IRVINE, Calif., Sept. 8, 2011 /PRNewswire/ -- Newport Corporation (NASDAQ: NEWP) and Ophir Optronics Ltd. (TASE: OPIR) today provided an update regarding the status of the acquisition of Ophir by Newport. The two companies reported that the shareholders of Ophir have approved the transaction and that all required regulatory approvals have been received. The acquisition is expected to close in early October 2011, subject to satisfaction of the remaining closing conditions, as set forth in the Merger Agreement.
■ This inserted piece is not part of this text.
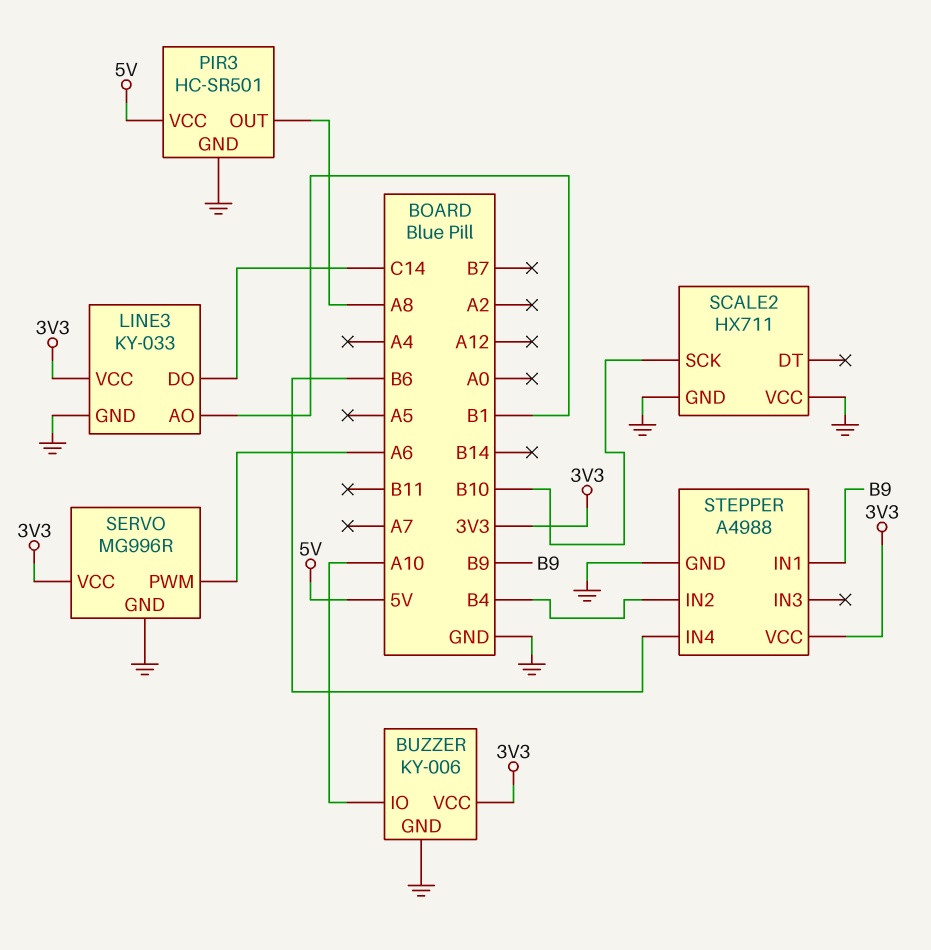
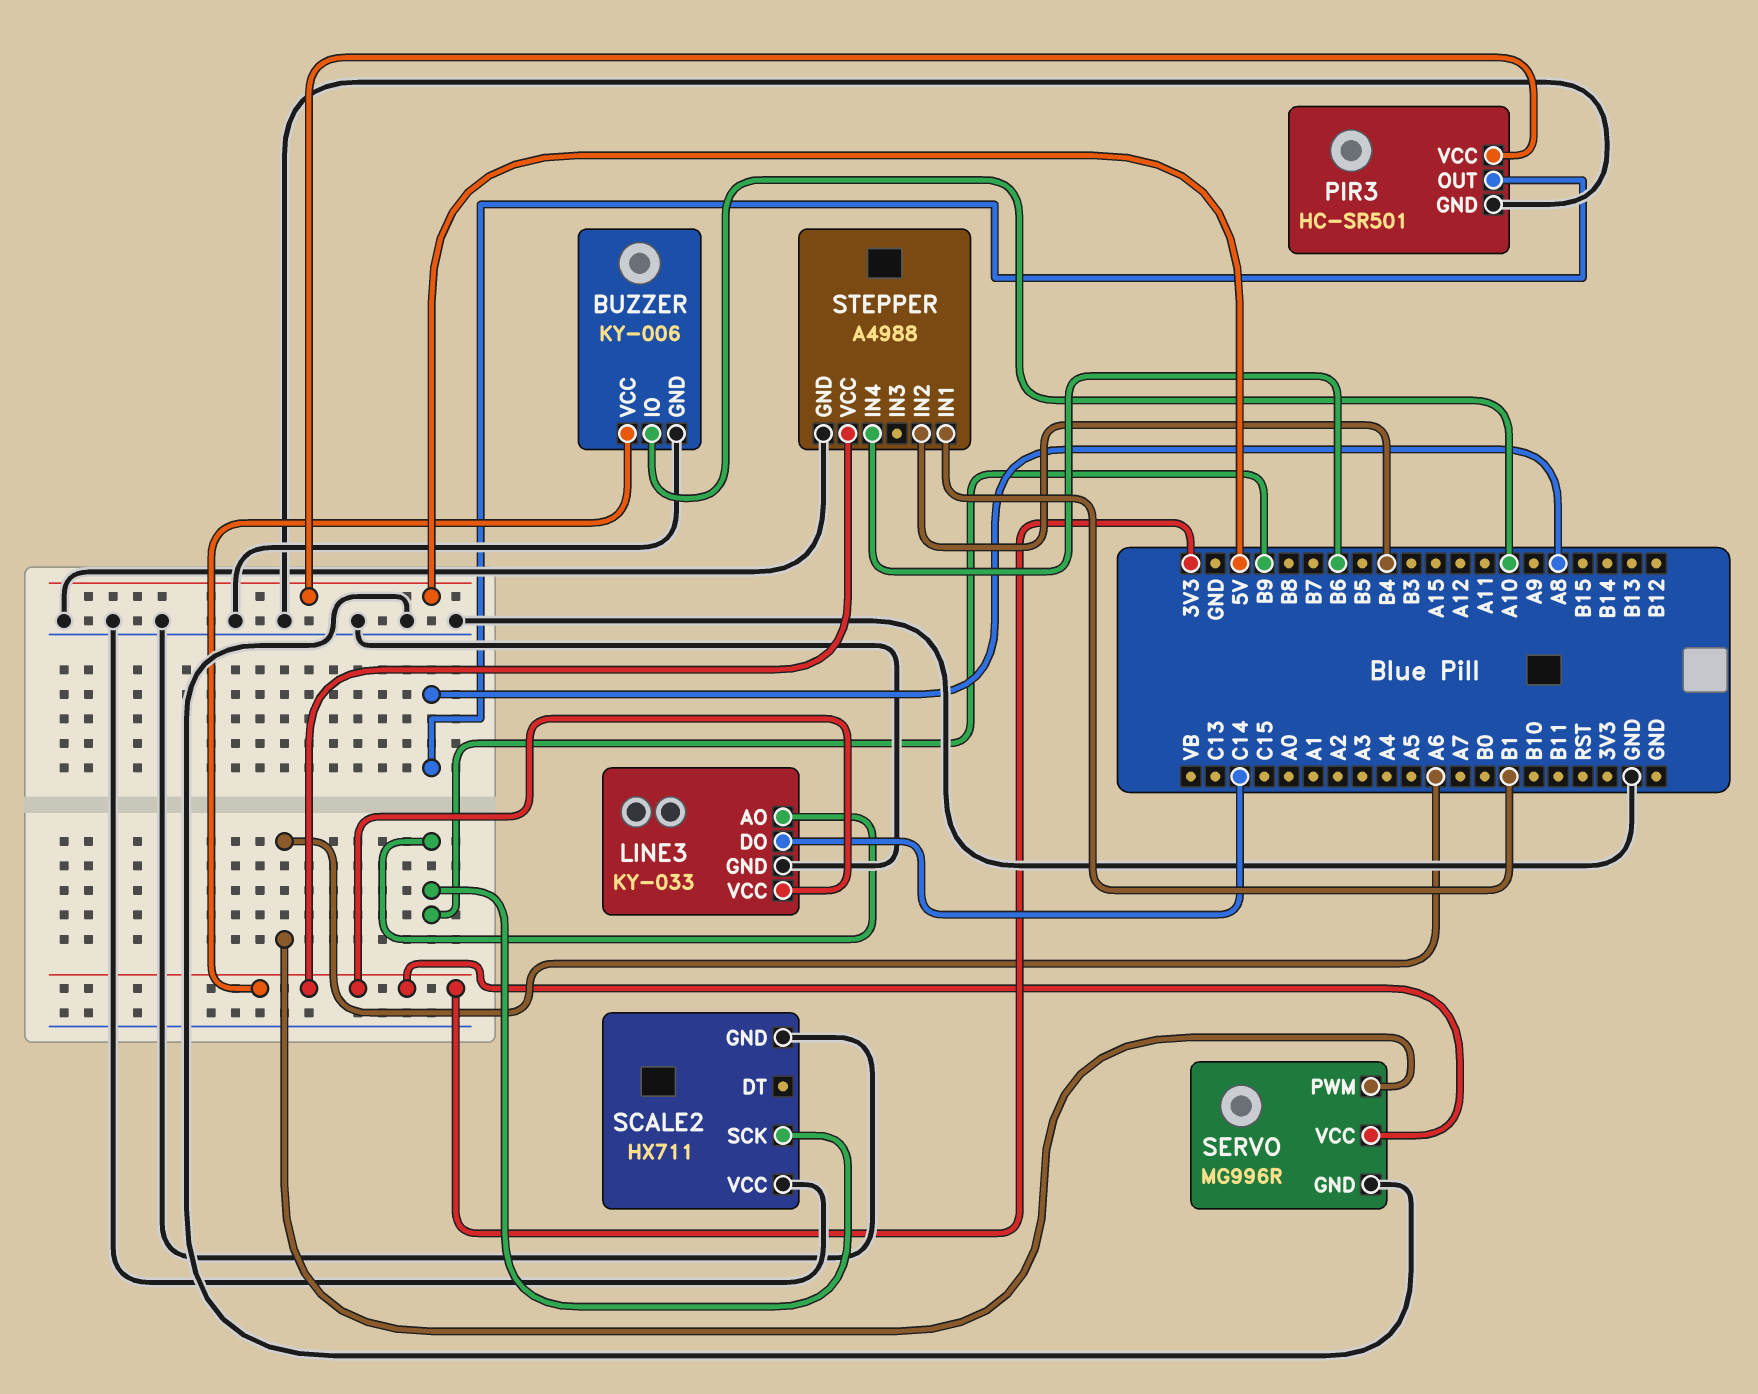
LINE3 pin AO: B1 -> B9
SCALE2 pin SCK: B10 -> B9
STEPPER pin IN1: B9 -> B1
Robert J. Phillippy, Newport's President and Chief Executive Officer, said, "We are pleased that we are making excellent progress toward closing this transaction, and we are very excited to have Ophir join the Newport team."
ABOUT NEWPORT CORPORATION
Newport Corporation (www.newport.com) is a leading global supplier of advanced-technology products and systems to customers in the scientific research, aerospace and defense/security, microelectronics, life and health sciences and precision industrial manufacturing markets. Newport's innovative solutions leverage its expertise in photonics technologies, including lasers, photonics instrumentation, sub-micron positioning systems, vibration isolation, optical components and subsystems and precision automation, to enhance the capabilities and productivity of its customers' manufacturing, engineering and research applications. Newport is part of the Standard & Poor's SmallCap 600 Index and the Russell 2000 Index.
ABOUT OPHIR OPTRONICS
Ophir Optronics (www.ophiropt.com) develops, manufactures and markets electro-optic systems, photonics instrumentation and 3D noncontact measurement systems. Ophir is a global company with six manufacturing facilities around the world, three in Israel and three in the U.S., with its worldwide sales and marketing network encompassing seven subsidiaries in Israel, the U.S., Japan, and Europe and more than 100 distributors and agents that are spread over more than 30 countries.
SAFE HARBOR STATEMENT
This news release contains forward-looking statements within the meaning of the Private Securities Litigation reform Act of 1995, including without limitation statements regarding the expected timing of closing the transaction. Without limiting the generality of the foregoing, words such as "may," "will," "expect," "believe," "anticipate," "intend," "could," "estimate" or "continue" or the negative or other variations thereof or comparable terminology are intended to identify forward-looking statements. In addition, any statements that refer to expectations, projections or other characterizations of future events or circumstances are forward-looking statements. Assumptions relating to the foregoing are inherently speculative and involve judgments and risks with respect to a number of matters that are difficult or impossible to predict accurately and many of which are beyond the control of Newport and Ophir. Certain of these judgments and the types of risks that may impact future results or circumstances are discussed in more detail in Newport's Form 10-K for the year ended January 1, 2011 and in Ophir's Annual Report filed with the Israeli Securities Authority for the year ended December 31, 2010. Although Newport believes that the assumptions underlying the forward-looking statements in this press release are reasonable, any of the assumptions could prove inaccurate, and future events and results may differ materially from current projections or expectations as described in this press release. Therefore, there can be no assurance that the results contemplated in the forward-looking statements will be realized. In light of the significant uncertainties inherent in the forward-looking information included herein, the inclusion of such information should not be regarded as a representation by Newport or any other person that results set forth in such forward-looking statements will be achieved. Newport also undertakes no obligation to revise the forward-looking statements contained herein to reflect events or circumstances after the date hereof or to reflect the occurrence of unanticipated events, except to the extent expressly required by applicable law.